■ EXERCISE TASKS:
1: Print the stretch of the design systems post from "However, not a" through "to back-end code.", word for word.
2: Pick up the design systems post where it stops and carry it forward.

■ TEXT:
※ ※ ※
At VMware Tanzu Labs, we take the phrase “meet the client where they are” into great consideration and rarely kick off an engagement where we’re unsure of where the clients are in their project. Even rarer is us not knowing where our expertise can bring the most value to a project.

A proliferation of articles have been written about how to evaluate design systems and their use value in recent years. The common trope is that design systems increase efficiency, streamline workflows, and deliver value for the people who build software, as well as the users of that software. For the sake of argument and for the purposes of this blog post, let’s agree that design systems are a foundational tool to help designers and developers get started and move faster. 

The debate about design systems centers around the fact that they can lack flexibility, making it difficult to innovate so as to meet user needs. Design systems usually involve a rigorous review process and often contend with incomplete documentation, while product teams tend to move faster than design system teams. Nevertheless, design systems are a living, breathing apparatus that becomes an integral part of how organizations function and ship software.

However, not a lot is written about how aligning your design system goals with organizational outcomes helps foster balanced teams and a psychologically safe workplace. So how is a design system a reflection of an organization's ethos? That is the journey I want to take you on today.

Just enough context

During a recent engagement, one of our goals was to help a suite of applications adopt and embrace the organization’s design system. Originally, these applications had been designed and built in a siloed environment. The applications became linked together in a shared workflow, so the organization created a portfolio out of the formerly disconnected software applications. The result of this decision was that the portfolio needed seven applications to adopt the design system from the UI front end to back-end code.

My first objective was to understand what stage this initiative was in and how I could best support it. I asked the lead designer to outline the current process and review retrospective (retro) feedback that was recently acquired to gain additional context. In terms of progress, where was design system adoption currently for this portfolio? What would success look like and what did we need to know in order to achieve that success? After listening to my pair and mapping out the current process along with roles and responsibilities, I sensed they were frustrated. The designer had tried many lean experiments that hadn’t produced much traction due to a portfolio-wide directive that took precedence in the organization.

When working with clients and stakeholders on legacy systems and processes, Tanzu Labs often invites teams to participate in a service blueprint workshop to understand the bottlenecks and pain points that materialize. When you frame a design system team and internal individual contributors as its own software product, you can ascertain how the organization is performing and how operative functions can be refined along with your design system.
※ ※ ※
■ DATASET RECORDS:
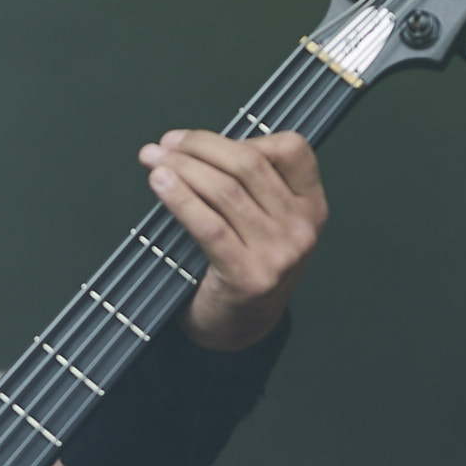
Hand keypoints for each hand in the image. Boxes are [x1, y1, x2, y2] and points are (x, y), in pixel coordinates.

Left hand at [137, 128, 326, 351]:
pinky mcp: (249, 275)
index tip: (195, 140)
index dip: (241, 136)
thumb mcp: (266, 224)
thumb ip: (249, 186)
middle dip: (199, 146)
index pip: (291, 149)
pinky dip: (180, 198)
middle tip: (163, 145)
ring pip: (225, 190)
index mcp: (312, 206)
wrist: (239, 329)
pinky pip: (209, 225)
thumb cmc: (244, 266)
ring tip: (153, 160)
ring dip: (182, 168)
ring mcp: (279, 253)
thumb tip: (192, 146)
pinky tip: (160, 184)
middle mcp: (302, 228)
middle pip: (248, 164)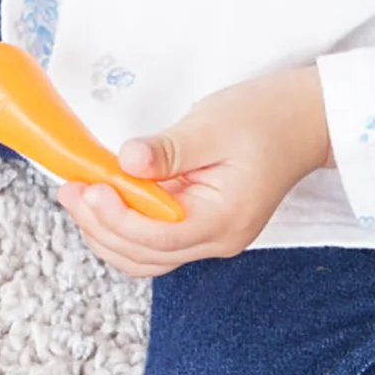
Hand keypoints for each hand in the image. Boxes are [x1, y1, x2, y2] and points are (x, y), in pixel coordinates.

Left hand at [58, 67, 334, 278]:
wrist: (306, 121)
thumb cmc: (265, 117)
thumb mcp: (212, 125)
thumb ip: (168, 149)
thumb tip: (127, 160)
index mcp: (224, 219)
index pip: (157, 237)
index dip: (115, 218)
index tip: (90, 188)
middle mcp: (218, 240)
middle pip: (143, 255)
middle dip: (99, 226)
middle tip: (69, 190)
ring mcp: (210, 238)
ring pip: (143, 256)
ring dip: (104, 231)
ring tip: (77, 195)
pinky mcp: (200, 228)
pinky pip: (152, 242)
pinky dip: (121, 227)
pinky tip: (102, 200)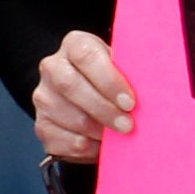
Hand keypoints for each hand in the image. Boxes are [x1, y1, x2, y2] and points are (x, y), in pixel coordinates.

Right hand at [32, 28, 138, 164]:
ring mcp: (43, 97)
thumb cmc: (113, 82)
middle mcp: (52, 67)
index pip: (86, 56)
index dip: (109, 80)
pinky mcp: (42, 126)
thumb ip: (130, 72)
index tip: (130, 102)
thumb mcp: (121, 68)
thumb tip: (152, 89)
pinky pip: (65, 141)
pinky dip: (88, 148)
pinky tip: (102, 145)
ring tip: (118, 136)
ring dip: (98, 132)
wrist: (92, 99)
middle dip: (103, 109)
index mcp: (74, 45)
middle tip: (128, 125)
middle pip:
※ ※ ※
■ RESPONSES IN ORDER:
1:
However, not a lot is written about how aligning your design system goals with organizational outcomes helps foster balanced teams and a psychologically safe workplace. So how is a design system a reflection of an organization's ethos? That is the journey I want to take you on today.

Just enough context

During a recent engagement, one of our goals was to help a suite of applications adopt and embrace the organization’s design system. Originally, these applications had been designed and built in a siloed environment. The applications became linked together in a shared workflow, so the organization created a portfolio out of the formerly disconnected software applications. The result of this decision was that the portfolio needed seven applications to adopt the design system from the UI front end to back-end code.

2:
A design system is a central source of truth for the way your products interact with customers. It’s simply a mechanism for building products where essentially, you’re designing for two sets of users. The first is your customer, the end user of the software. But, you also have teams of individual contributors who need to focus on user needs and creating efficient UX navigation, instead of spending time designing solutions that have already been well researched and tested. Analyzing how individual contributors are interacting with your design system is just one of the first steps to achieving adoption.

Since this organization was having trouble achieving adoption of the design system for its portfolio of applications, it meant our customers (the individual contributors) were not happy with the product being delivered to them. We as the design system team needed to find out where the misalignment was taking place. Was there friction between product teams? How was the design system being managed? Were individual contributors battling internal priorities? How was this design system aiding or hindering designers and developers?

In order to understand this misalignment, we generated a feedback loop by creating surveys and interviewing our own product teams to gain a robust context within these spaces of discrepancy. This type of qualitative research can accompany a front-end and back-end code audit to determine whether developers are utilizing a design system properly. Looking at code provides the ability to operate from a space of neutrality, as spaghetti code that appears congruous makes your organization susceptible to security risks and convoluted vulnerabilities. 

In a recent interview, Erika Hall (author of Just Enough Research) offered a reframed perspective of research by saying, “The most important research that you need to do is internal. You need to understand the decision makers (the people who are controlling that aspect of your reality). You need to understand them because, if you understand those people, well then you can explain to them how your work makes them more successful.”

In regards to our engagement, there were a  few structural problems:

  • There were no comprehensive design system guidelines across the organization, requiring various use cases for different portfolios and components.
  • The designers responsible for overseeing proper component usage and guidance for this portfolio were separated from the design system team responsible for developing and designing the UI library for the whole organization. This caused guidance confusion among app teams, who didn’t know who was responsible for design system and consistency-related issues. 
  • The design system website and Figma library were not sufficient for designers’ needs. Many junior designers were detaching components and engineers were deferring to Material UI.
  • Past efforts had included workshops and parallel app component critiques with designers to collaborate on solutions for inconsistencies. This resulted in various new designers wanting to be given a solution because they didn’t have enough robust knowledge about the complex user flow to advocate for their needs. 
  • Teams wanted to know why certain components were being prioritized; and they wanted to see the data and research for those decisions.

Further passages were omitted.